Now, with our first Christmas behind us, I’m reliving what we went through between Christmas and the day my husband’s brain tumor took him away from us 78 days later. Those days were unbelievably dark, traumatic, and painful! I didn’t know I’d have to go through it all again! I don’t think my two boys, who turned13 and 18 within weeks of losing their dad, have yet “processed” their pain. In the bleakness of a snowless winter, I’m growing afraid that I have yet to walk through the darkest part of this valley of the shadow of death.
Precious Jan, consider committing to memory 2 Timothy 1:7, if you have not already. “For God has not given us the spirit of fear; but of power, and of love, and of a sound mind.” So many times in the Bible, Christ commands us “Do not fear”. God doesn’t want us to fear, but to claim our victory in Him. There’s a posting here about believing in what God has in store for your boys… http://www.awidowsmight.org/2011/02/what-is-gods-vision-for-your-family/
My prayers for you!
Dear Jan,
My heart is just “bleeding” for you as I read your post. I am so very sorry for you loss. I had two very traumatic weeks of watching what my husband endured before his death. He died in July at the age of 48.
So I wanted to share with you that your trauma is real. Not just from suffering the loss of your husband but the traumatic experience it created in watching what he endured before his death.
I can only share from my experience, because I only know how it feels to have been through this with my husand, I can’t possilby know what it is like for you with yours and it would be insulting to your pain to say anything less. But here is what I found out for me. After Bob died there was of course the shock and the numbing affects to get through all the arrangements. It wasn’t until months later that I too started reliving the trauma of those two weeks before his death. Questions rose up in me that there was no time to ask in the course of all that took place then. I had to process the trauma before I could even begin to grieve his death. Because those events kept “rattling” around in my mind I began to write them down. It gave validity to what I had witnessed and endured those two awful weeks. Moving it “up” and “out” of me made it more manageable.
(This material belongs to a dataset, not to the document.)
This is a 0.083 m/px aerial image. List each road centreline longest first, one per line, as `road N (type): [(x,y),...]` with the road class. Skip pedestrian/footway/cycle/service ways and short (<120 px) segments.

Your fear is very real and understandable thank you for having the courage to admit to it. When each “dark valley” appears for you to walk through your way with be “lighted” when you need it, the fear is we don’t know that until it happens and it’s hard to trust that it will be when we “feel” so “shattered”.
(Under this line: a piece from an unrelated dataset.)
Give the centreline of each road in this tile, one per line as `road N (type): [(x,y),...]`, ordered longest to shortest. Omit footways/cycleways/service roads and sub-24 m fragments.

Dear Lord, I lift Jan before you now with ALL the emotions that are churning inside her, wrap your presence around each one of them and “light” her next step and give her the courage to take it. We ask this Lord in Your name…..Amen
I am really enjoying your messages. My son is 7 now, he was 1 when his father passed and this will help me answer some of his questions. One thing I do tell him my son although he doesn’t remember him is that that he will recognize his Dad in heaven one day from all the love he has for him in his heart.